'''
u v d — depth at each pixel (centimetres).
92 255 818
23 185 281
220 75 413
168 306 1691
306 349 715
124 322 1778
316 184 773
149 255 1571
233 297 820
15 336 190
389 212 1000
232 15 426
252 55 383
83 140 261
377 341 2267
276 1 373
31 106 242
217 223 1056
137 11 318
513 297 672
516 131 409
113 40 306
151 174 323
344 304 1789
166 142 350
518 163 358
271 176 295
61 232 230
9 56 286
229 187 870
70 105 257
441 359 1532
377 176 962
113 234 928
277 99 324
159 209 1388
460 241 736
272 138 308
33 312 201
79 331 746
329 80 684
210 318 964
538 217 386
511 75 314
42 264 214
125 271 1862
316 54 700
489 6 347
'''
:: EXERCISE BRIEF ::
Output all records verbatim.

:: YOUR SOLUTION ::
u v d — depth at each pixel (centimetres).
92 255 818
23 185 281
220 75 413
168 306 1691
306 349 715
124 322 1778
316 184 773
149 255 1571
233 297 820
15 336 190
389 212 1000
232 15 426
252 55 383
83 140 261
377 341 2267
276 1 373
31 106 242
217 223 1056
137 11 318
513 297 672
516 131 409
113 40 306
151 174 323
344 304 1789
166 142 350
518 163 358
271 176 295
61 232 230
9 56 286
229 187 870
70 105 257
441 359 1532
377 176 962
113 234 928
277 99 324
159 209 1388
460 241 736
272 138 308
33 312 201
79 331 746
329 80 684
210 318 964
538 217 386
511 75 314
42 264 214
125 271 1862
316 54 700
489 6 347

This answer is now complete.